Cabe aqui uma ressalva quanto ao disposto no artigo 240. Considerando ser assente que o processo penal tem natureza acusatória, na qual o juiz não produz prova, não me parece adequada a autorização para que o magistrado determine a busca domiciliar, e por consequência a casa seja violada, sem que seja provocado por qualquer das partes, devendo passar ao desuso.
Voltando ao disposto na Constituição Federal, mesmo havendo autorização judicial, para adentrar a residência e cumprir a ordem, deverá estar durante o período diurno. O que não é aplicável nas três primeiras situações.
Ainda que aqui nos atenhamos aos aspectos penais e processuais penais, é de deixar claro que existem casos fora do âmbito penal em que é possível a violação do domicílio, como é o caso da lei 13.301/2016 (lei do mosquito) que autoriza o ingresso forçado para combate ao mosquito transmissor de dengue, Chikungunya e zika, mas que no presente não nos interessa.
Pois bem, é autorizado o agente policial ingressar na casa – no âmbito do direito criminal – mesmo sem a permissão do morador quando:
Estiver ocorrendo um crime em seu interior, independentemente do horário;
Para prestar socorro a quem lá estiver, independente do horário;
Em caso de desastre, sem ressalva de horário; ou
Houver ordem/autorização judicial, nos casos previstos na legislação infraconstitucional, apenas durante o dia.
Cumpre destacar que até pouco tempo a lei não determinava o que seria compreendido como dia ou período diurno, tendo algumas situações estabelecidas apenas pela doutrina e jurisprudência. Entretanto o legislador ao disciplinar os crimes de abuso de autoridade por meio da lei 13.869 de 2019 definiu o que pode ser compreendido como período noturno, isto é, o lapso entre as 21H de um dia e as 05H do outro, podendo inferir a contrario sensu que será tido por dia o período não compreendido neste lapso.

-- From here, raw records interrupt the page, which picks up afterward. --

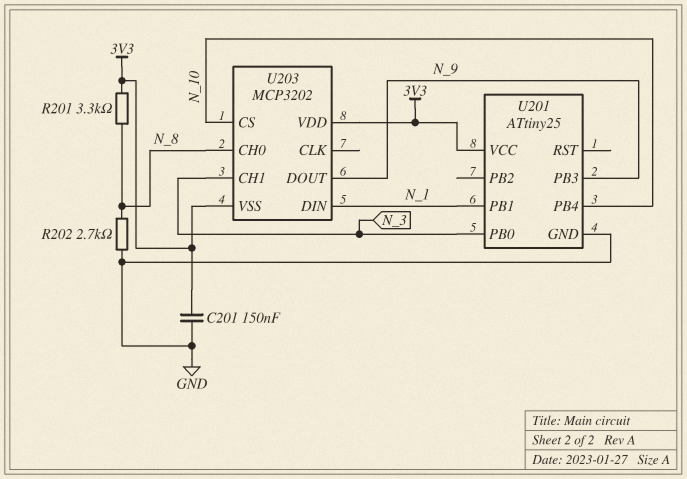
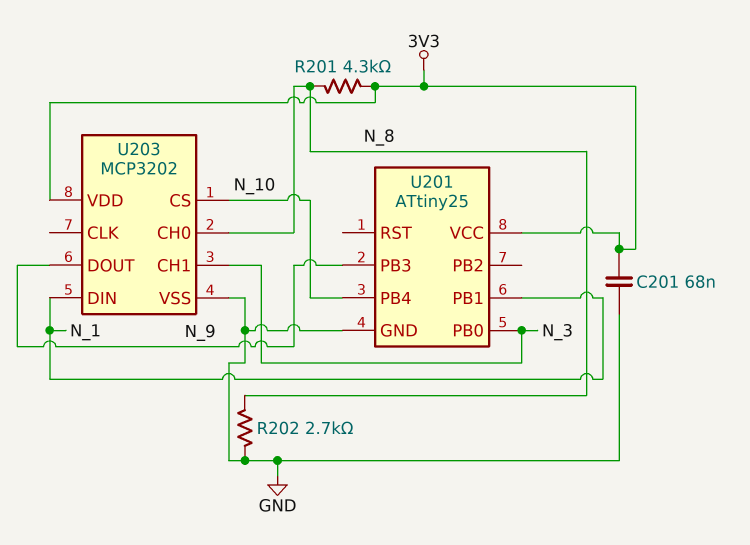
C201: 150nF (3V3, GND) -> 68nF (3V3, GND)
R201: 3.3k (3V3, N_8) -> 4.3k (3V3, N_8)
U203 pin VSS: 3V3 -> GND

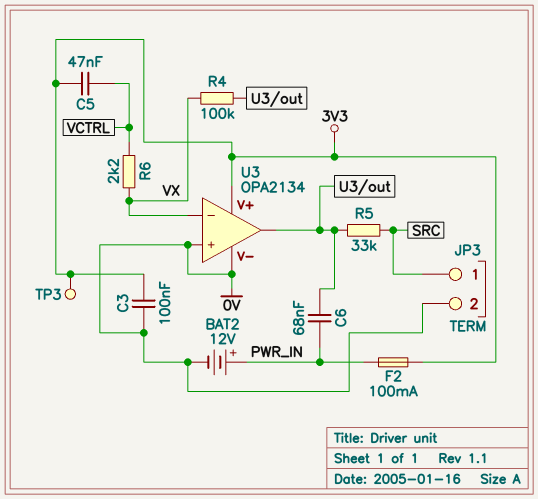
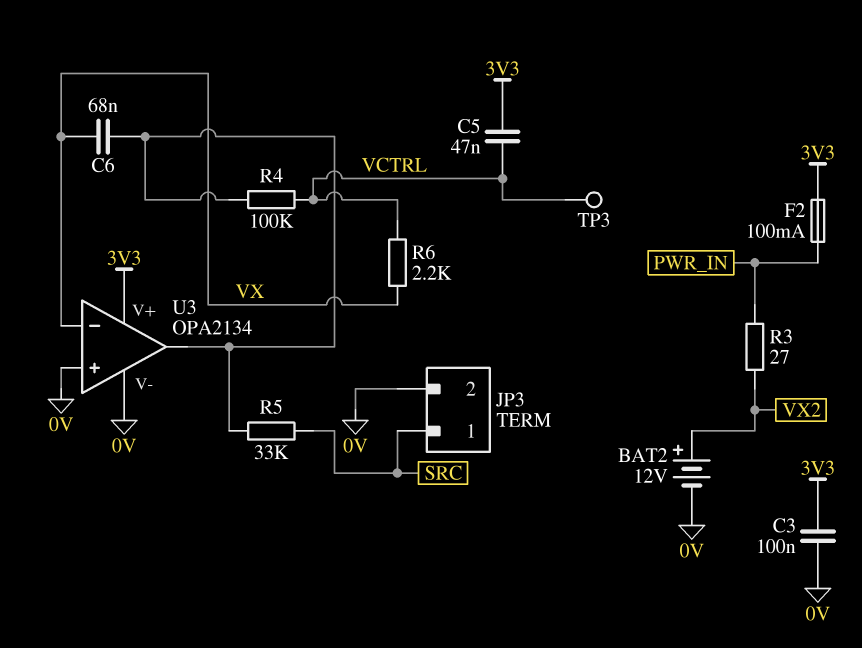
BAT2: 12V (plus PWR_IN, minus 0V) -> 12V (plus VX2, minus 0V)
C6: 68nF (PWR_IN, U3/out) -> 68nF (U3/out, VX)
R3: none -> 27 (PWR_IN, VX2)
R4: 100k (U3/out, VX) -> 100k (U3/out, VCTRL)
TP3: test point (3V3) -> test point (VCTRL)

Assim sendo, devemos estar atentos aos casos autorizadores bem como seus requisitos de formalidade. Não sem razão, pois independentemente dos objetivos tidos para a realização da busca domiciliar, por exemplo, em ocorrendo o descumprimento dessas formalidades poderá ser o caso de invalidação do processo por inteiro ou de algum de seus atos.
Portanto, a melhor atitude a ser tomada quando estiverem cumprindo uma ordem judicial na sua residência é você ligar para um advogado. Pois este saberá as atitudes a serem tomadas e identificar eventuais ilegalidades a serem levantadas no processo, em busca do melhor resultado possível para seu caso em concreto.